EBIT response to the European Commission's Questionnaire on fighting the use of shell entities and arrangements for tax purposes
Fighting the use of shell entities and arrangements for tax purposes
Introduction
Several actions taken by the EU over recent years have provided new powerful instruments to tax administrations to tackle the use of abusive (often purely artificial) and aggressive tax structures by taxpayers operating cross-border to reduce their tax liability. However, even after these important developments, legal entities with no or only minimal substance, performing no or very little economic activity continue to pose a risk of being used in aggressive tax planning structures. Such risks of misuse expand to legal arrangements. This is possible because, while substance of legal entities is addressed by the Code of Conduct Group on Business Taxation within the context of specific preferential tax regimes, there are no EU legislative measures which define substance requirements for tax purposes to be met by entities within the EU. Recent investigations conducted by a consortium of journalists brought the issue again to the attention of the general public with a more pressing request to act at EU level to end this practice.

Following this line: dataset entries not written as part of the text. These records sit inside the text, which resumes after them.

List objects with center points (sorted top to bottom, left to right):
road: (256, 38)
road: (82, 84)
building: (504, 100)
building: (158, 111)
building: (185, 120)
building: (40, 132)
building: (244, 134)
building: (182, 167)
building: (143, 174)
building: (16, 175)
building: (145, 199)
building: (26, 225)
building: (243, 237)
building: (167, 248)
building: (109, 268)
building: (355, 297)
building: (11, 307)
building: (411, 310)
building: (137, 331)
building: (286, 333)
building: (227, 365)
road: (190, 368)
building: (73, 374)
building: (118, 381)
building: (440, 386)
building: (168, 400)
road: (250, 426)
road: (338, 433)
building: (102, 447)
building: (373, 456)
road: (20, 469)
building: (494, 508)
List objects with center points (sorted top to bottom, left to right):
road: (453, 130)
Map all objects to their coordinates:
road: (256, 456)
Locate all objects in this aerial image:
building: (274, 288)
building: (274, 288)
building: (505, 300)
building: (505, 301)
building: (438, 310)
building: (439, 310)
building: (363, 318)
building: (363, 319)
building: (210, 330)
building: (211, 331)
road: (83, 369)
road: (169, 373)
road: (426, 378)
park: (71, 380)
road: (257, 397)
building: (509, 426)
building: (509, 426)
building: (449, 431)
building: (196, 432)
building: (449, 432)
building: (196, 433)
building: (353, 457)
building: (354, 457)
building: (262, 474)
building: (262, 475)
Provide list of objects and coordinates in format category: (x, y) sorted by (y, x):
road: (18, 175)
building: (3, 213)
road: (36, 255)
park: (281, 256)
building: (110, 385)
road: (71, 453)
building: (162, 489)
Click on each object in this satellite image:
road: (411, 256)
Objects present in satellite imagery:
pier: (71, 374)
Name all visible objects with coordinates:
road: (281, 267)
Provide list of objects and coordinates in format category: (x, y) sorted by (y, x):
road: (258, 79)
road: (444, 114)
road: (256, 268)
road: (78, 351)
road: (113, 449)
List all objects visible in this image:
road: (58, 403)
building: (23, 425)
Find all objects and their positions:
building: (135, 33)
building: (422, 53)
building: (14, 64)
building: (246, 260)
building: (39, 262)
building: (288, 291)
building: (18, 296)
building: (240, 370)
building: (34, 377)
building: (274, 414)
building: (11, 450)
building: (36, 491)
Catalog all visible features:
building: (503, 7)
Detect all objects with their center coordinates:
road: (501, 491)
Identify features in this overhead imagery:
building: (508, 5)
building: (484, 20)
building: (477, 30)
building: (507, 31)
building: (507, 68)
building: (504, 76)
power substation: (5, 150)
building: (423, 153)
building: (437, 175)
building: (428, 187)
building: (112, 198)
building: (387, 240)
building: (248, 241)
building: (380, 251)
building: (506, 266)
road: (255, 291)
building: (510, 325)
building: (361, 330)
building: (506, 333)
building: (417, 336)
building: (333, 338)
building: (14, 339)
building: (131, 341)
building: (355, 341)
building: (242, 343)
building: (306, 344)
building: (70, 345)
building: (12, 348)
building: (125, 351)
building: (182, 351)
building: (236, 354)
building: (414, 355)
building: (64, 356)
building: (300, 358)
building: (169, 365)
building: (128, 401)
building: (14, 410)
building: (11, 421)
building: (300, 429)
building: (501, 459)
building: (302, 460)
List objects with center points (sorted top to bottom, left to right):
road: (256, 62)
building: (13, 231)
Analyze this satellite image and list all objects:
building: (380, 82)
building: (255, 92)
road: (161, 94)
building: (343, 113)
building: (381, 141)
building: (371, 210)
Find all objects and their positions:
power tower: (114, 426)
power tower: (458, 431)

The issue at stake is the use of legal entities with no or minimum substance and no real economic activities, by taxpayers operating cross-border to reduce their tax liability. While entities with no substance and no real economic activities can be used for different abusive purposes (including for criminal ones, e.g. money laundering, terrorist financing, etc.), this initiative would focus on situations where the ultimate objective is to minimise the overall taxation of a group or of a given structure. The European Commission has received several complaints and requests for action from the European Parliament, from citizens, NGOs, journalists and the civil society in general.